One thing that could use work is the GRUB2 theme, but that is easily changed along with the overly bright background.

Manjaro uses the Faenza icon pack, making pretty much anyone that is a fan of square-tile application icons happy.

The System Itself
Manjaro, as of right now, sits utop of Arch Linux. Until I tried Manjaro .80 I had no idea how large of an ecosystem Arch Linux has. I will assure you that you will not need to do much configuring (at least not as much as on vanilla Arch), so don't fear that. It has the AUR (the largest repository available to Linux) and official repositories that work with PKBUILD and Pacman, respectively. To the left you can see Pacman work as it downloads HTOP, which I use later on in this review. To use the AUR I use a script called aurget, which can be downloaded from here and installed with the command "tar -xzf FILENAME && makepkg FILENAME/PKGBUILD && pacman -U RESULTING_PACKAGE"

 Arch uses Systemd to boot, which makes the boot process incredibly fast; especially on a solid state drive. From the GRUB screen to the login menu, it takes around 2 seconds on a bad day. This is a controversial (and in cases, damaging) switch that will break some older init scripts you may have used in the past. This isn't changing, and many distributions are changing.
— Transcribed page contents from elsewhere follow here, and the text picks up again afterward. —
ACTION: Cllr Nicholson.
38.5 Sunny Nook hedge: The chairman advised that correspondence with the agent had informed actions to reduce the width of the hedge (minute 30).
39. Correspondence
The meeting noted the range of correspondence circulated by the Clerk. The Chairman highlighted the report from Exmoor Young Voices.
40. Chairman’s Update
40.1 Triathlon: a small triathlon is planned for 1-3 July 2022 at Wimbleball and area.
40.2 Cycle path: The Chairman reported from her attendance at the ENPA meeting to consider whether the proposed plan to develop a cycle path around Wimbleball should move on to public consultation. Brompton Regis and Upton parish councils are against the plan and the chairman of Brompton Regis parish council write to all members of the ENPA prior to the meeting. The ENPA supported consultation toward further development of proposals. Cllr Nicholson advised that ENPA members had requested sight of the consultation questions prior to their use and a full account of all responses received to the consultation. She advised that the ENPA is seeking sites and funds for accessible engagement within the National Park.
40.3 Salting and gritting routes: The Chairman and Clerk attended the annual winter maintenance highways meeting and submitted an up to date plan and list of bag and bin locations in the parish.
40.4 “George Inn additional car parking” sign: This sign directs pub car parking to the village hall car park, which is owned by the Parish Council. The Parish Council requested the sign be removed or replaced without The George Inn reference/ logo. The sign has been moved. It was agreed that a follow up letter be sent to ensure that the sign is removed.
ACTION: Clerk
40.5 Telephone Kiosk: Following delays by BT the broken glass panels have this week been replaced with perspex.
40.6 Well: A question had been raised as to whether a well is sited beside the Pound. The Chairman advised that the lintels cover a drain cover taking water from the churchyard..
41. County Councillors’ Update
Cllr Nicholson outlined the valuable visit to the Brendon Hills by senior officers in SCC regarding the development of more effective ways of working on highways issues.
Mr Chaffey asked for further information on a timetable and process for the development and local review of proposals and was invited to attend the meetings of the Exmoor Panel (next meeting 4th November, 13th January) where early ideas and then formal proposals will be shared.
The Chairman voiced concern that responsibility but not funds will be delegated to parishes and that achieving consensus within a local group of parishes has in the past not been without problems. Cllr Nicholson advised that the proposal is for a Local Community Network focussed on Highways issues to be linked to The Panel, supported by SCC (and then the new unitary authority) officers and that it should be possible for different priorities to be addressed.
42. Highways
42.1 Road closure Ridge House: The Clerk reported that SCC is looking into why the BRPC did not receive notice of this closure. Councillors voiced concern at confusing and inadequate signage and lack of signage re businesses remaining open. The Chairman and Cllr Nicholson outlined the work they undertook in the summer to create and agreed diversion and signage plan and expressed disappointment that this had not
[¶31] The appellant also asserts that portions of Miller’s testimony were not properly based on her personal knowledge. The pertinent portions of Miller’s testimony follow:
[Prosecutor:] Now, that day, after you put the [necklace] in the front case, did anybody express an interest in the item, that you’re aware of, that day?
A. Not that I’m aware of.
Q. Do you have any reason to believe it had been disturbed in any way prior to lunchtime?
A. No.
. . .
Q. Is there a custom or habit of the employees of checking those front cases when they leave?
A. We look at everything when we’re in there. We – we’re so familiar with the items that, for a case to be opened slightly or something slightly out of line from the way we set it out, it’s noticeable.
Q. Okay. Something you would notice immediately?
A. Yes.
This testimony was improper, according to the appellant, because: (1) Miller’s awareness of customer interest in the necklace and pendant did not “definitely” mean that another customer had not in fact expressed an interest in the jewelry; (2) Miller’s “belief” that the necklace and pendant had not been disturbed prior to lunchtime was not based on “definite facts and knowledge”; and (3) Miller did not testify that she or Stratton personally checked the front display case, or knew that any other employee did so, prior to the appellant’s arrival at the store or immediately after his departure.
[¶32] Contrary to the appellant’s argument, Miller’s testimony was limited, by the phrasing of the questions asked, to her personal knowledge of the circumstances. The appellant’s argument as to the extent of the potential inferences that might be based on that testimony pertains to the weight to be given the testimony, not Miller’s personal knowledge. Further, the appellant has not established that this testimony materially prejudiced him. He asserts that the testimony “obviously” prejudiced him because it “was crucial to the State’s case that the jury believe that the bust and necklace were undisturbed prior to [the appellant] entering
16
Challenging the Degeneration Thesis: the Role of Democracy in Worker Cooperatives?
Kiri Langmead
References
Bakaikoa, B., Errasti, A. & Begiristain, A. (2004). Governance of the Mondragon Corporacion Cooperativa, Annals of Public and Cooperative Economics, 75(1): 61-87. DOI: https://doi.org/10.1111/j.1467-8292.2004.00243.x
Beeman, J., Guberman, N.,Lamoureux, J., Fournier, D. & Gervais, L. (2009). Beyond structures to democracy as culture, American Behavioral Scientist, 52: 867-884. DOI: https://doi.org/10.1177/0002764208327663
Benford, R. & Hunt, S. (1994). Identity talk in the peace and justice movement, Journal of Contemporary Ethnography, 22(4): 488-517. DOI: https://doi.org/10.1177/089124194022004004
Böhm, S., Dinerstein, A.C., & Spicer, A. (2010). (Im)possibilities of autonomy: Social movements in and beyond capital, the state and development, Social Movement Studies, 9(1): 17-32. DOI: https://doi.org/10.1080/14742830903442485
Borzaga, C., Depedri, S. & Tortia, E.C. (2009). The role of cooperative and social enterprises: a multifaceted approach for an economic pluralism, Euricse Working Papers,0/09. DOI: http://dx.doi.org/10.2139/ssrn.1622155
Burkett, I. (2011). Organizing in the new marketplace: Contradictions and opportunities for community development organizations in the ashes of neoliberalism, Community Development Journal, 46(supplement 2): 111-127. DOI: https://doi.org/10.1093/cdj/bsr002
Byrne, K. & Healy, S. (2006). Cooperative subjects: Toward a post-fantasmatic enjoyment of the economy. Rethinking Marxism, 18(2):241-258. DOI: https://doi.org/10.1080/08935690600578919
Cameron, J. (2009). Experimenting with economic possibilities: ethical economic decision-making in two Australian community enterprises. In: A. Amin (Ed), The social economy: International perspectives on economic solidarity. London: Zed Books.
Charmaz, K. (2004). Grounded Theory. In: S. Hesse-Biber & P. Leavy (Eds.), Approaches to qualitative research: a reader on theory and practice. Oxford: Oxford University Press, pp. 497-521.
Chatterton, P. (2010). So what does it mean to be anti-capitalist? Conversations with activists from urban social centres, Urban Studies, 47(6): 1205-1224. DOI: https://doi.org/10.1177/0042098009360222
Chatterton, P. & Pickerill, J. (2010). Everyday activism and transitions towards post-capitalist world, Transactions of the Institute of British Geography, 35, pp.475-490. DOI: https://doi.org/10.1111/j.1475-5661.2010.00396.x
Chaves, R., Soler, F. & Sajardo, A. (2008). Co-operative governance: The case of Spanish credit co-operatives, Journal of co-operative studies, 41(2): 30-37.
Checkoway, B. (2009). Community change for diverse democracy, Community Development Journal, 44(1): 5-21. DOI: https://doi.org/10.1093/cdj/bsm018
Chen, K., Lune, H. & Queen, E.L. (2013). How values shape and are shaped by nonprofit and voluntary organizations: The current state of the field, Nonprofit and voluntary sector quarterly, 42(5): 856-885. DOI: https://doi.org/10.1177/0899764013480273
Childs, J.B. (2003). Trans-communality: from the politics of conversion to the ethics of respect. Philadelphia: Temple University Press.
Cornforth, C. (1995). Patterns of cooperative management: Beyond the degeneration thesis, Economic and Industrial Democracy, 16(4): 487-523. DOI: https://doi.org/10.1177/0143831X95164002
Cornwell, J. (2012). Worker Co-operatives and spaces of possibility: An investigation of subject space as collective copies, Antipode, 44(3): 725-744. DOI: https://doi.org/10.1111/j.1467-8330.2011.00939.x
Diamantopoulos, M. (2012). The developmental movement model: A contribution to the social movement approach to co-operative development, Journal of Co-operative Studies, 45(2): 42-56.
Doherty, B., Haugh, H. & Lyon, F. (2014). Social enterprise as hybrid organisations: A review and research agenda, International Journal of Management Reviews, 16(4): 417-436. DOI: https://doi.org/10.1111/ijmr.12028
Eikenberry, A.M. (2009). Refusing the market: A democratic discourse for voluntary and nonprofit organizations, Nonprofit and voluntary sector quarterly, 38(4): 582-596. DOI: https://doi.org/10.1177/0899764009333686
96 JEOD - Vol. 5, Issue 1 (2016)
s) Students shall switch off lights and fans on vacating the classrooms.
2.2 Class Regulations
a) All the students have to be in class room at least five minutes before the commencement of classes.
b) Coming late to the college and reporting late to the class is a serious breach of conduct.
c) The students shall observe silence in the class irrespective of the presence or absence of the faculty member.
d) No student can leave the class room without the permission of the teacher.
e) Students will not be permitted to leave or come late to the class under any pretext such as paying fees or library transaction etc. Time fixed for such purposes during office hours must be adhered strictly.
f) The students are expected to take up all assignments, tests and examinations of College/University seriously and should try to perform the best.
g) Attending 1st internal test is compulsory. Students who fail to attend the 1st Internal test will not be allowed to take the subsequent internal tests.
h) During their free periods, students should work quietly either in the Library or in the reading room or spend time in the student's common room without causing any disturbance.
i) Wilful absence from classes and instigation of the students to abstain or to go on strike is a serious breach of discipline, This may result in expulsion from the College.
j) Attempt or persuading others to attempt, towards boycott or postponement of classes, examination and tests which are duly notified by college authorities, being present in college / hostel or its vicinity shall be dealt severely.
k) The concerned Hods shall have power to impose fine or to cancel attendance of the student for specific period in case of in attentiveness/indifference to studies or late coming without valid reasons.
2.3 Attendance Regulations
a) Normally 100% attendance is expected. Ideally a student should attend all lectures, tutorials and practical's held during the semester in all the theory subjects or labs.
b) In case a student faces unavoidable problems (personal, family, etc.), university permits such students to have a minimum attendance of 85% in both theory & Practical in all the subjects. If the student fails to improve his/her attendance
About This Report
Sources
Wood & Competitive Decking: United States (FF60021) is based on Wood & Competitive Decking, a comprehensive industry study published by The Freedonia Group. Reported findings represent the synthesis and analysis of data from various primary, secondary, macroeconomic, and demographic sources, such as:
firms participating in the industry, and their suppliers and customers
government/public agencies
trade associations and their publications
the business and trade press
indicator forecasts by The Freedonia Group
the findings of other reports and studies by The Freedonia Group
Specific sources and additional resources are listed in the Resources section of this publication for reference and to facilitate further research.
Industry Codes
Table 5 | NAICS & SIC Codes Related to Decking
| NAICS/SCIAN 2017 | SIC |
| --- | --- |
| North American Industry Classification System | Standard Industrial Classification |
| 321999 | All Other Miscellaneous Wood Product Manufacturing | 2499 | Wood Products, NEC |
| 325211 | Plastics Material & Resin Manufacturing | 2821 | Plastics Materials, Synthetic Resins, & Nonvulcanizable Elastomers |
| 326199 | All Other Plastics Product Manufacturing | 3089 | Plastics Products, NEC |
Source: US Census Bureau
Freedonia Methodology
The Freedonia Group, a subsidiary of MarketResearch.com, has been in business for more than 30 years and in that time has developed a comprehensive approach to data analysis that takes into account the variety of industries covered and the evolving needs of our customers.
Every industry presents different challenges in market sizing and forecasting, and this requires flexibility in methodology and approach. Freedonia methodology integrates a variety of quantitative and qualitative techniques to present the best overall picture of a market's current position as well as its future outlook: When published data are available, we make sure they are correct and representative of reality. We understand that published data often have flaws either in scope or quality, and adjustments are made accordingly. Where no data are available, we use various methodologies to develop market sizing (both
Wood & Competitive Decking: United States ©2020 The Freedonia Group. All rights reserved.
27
I recommend Systemd.

The Manjaro developers dropped LightDM for the lighter LDM (LXDE's display manager), making the RAM usage drop by a few hundred MiB at idle. The problem was so bad that after login, I would pkill lightdm and launch gdm just to avoid the overhead of a few seconds of initial beauty on boot.

A bit on Defaults
Manjaro comes with some sane defaults. It is not afraid to include widely used proprietary software (like an old version of Skype) or heavy packages, such as libreoffice. The problem is that sometimes plain text files like to open in libreoffice even when another program is installed to handle them. Although this is easily changed, it can be an initial annoyance.

Along with this, the default background, and a major problem with timezones (it does not list them in reference to American time zones in the installer; only South American time zones show) Manjaro is a fine distribution. If it were between using this and Chakra, I would still choose Chakra. If you rely on GTK then this would be your next best bet as Archbang's development has slowed to a halt. If you are deadset on using an easy Arch, Manjaro is there for you. Even if it does have some kinks to iron out before version 1.

As an interesting side-point, Manjaro has the Steam client available for it already through Pacman's official repositories. Neat, eh? Also, popular games make it into the Aur. Including Minecraft and a few minecraft mods. Installing minecraft on Manjaro is as simple as using "aurget -S minecraft".


  1. Manjaro is a good option if you need a 32 bit installation as Chakra is now 64 bit only.

    1. Indeed. Chakra takes their ideals and forces them on their users, which is one of the worst problems with that team. GTK, architecture, etc. And it's not even like making the system for one architecture is easier for the Chakra developers. With cross-compilation and a consistent kernel, there is no excuse to not support 32-bit.